**EXERCISE DETAILS**
Take the records below from their first line to the line with "5: (423, 228, 0.60)", and restate those lines word for word.

**AVAILABLE DATA**
=== Section Start ===

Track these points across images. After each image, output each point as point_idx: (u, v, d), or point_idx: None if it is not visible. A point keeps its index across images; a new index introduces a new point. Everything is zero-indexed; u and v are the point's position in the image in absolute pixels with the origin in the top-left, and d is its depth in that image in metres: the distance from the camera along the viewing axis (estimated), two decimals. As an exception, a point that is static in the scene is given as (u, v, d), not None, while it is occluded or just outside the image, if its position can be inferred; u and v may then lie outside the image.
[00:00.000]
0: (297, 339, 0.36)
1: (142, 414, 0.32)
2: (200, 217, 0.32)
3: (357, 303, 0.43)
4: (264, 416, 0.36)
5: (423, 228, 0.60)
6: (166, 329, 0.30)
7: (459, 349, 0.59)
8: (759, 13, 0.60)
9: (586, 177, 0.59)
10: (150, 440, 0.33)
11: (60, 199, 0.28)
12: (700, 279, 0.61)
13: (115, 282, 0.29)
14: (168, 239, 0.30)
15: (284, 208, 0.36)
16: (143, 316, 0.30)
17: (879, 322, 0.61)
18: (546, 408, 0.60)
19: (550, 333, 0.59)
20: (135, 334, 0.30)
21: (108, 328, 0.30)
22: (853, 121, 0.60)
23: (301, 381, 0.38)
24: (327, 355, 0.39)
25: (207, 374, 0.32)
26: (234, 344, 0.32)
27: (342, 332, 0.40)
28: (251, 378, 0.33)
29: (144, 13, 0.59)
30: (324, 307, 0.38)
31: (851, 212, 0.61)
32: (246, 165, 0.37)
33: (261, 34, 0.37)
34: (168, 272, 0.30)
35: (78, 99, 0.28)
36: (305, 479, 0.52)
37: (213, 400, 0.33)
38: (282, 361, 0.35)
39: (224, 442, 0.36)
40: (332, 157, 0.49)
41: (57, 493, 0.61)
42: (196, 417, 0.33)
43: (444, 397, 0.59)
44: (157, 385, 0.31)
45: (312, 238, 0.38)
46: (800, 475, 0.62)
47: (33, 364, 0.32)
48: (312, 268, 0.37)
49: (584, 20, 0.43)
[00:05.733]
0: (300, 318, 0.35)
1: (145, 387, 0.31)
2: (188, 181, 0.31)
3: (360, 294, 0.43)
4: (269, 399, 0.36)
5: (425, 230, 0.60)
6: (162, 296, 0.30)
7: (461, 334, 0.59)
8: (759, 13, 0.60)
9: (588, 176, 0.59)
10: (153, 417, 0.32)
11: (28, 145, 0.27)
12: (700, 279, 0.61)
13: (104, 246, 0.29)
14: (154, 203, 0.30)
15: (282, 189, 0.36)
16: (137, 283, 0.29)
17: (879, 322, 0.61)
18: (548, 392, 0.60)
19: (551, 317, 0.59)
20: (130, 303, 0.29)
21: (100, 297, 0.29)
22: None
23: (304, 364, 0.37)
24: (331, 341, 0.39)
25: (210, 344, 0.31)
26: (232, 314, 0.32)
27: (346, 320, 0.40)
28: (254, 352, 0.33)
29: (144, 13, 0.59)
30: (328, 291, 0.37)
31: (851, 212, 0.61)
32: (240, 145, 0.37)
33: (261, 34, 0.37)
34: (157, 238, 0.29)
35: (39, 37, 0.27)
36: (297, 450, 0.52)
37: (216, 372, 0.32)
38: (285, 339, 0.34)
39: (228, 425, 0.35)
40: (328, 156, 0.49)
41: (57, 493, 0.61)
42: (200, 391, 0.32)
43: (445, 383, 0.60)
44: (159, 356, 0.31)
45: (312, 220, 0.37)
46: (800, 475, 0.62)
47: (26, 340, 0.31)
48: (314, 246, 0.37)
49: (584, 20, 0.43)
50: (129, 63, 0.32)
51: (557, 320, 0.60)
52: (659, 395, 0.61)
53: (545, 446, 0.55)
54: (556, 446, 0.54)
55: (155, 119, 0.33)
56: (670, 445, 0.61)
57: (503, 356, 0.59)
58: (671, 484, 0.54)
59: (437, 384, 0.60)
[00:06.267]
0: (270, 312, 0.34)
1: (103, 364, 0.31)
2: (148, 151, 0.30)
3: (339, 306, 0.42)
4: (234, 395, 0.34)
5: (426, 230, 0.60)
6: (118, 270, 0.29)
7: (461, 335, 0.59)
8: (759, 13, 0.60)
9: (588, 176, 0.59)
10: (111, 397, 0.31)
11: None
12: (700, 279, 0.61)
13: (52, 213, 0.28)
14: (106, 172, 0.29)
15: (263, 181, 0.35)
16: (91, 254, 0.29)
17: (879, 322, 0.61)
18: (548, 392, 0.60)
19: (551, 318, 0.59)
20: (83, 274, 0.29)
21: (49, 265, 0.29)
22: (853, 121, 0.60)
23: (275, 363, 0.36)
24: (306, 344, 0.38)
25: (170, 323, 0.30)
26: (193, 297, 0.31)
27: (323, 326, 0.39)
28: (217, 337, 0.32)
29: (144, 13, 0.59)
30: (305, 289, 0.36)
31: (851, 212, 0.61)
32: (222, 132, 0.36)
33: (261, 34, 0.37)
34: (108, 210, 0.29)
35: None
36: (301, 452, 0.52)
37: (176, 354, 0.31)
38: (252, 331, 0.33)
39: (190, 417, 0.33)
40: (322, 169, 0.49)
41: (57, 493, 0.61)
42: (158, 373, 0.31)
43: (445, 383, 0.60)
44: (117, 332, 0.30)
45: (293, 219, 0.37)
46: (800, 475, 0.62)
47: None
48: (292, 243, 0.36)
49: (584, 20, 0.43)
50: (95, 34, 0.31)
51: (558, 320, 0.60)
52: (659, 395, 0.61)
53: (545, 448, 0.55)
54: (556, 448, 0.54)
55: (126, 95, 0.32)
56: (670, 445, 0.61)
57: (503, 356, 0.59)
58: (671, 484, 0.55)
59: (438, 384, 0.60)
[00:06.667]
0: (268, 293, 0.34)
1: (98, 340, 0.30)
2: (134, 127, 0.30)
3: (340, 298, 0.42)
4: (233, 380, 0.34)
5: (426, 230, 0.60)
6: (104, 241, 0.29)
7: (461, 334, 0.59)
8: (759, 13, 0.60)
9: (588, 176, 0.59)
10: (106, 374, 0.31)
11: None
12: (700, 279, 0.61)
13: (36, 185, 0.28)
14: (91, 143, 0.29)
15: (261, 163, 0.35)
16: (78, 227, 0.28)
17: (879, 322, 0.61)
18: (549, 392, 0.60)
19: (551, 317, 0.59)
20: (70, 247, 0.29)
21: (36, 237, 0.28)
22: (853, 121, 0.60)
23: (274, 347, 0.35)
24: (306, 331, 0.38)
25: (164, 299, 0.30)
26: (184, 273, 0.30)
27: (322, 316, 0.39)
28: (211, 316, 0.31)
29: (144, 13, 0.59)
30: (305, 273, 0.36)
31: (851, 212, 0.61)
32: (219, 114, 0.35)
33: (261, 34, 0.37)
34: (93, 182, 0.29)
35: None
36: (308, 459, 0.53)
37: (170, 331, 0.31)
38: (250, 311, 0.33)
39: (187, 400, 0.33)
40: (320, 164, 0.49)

=== Section End ===

**EXERCISE ANSWER**
Track these points across images. After each image, output each point as point_idx: (u, v, d), or point_idx: None if it is not visible. A point keeps its index across images; a new index introduces a new point. Everything is zero-indexed; u and v are the point's position in the image in absolute pixels with the origin in the top-left, and d is its depth in that image in metres: the distance from the camera along the viewing axis (estimated), two decimals. As an exception, a point that is static in the scene is given as (u, v, d), not None, while it is occluded or just outside the image, if its position can be inferred; u and v may then lie outside the image.
[00:00.000]
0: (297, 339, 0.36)
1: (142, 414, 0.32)
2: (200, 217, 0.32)
3: (357, 303, 0.43)
4: (264, 416, 0.36)
5: (423, 228, 0.60)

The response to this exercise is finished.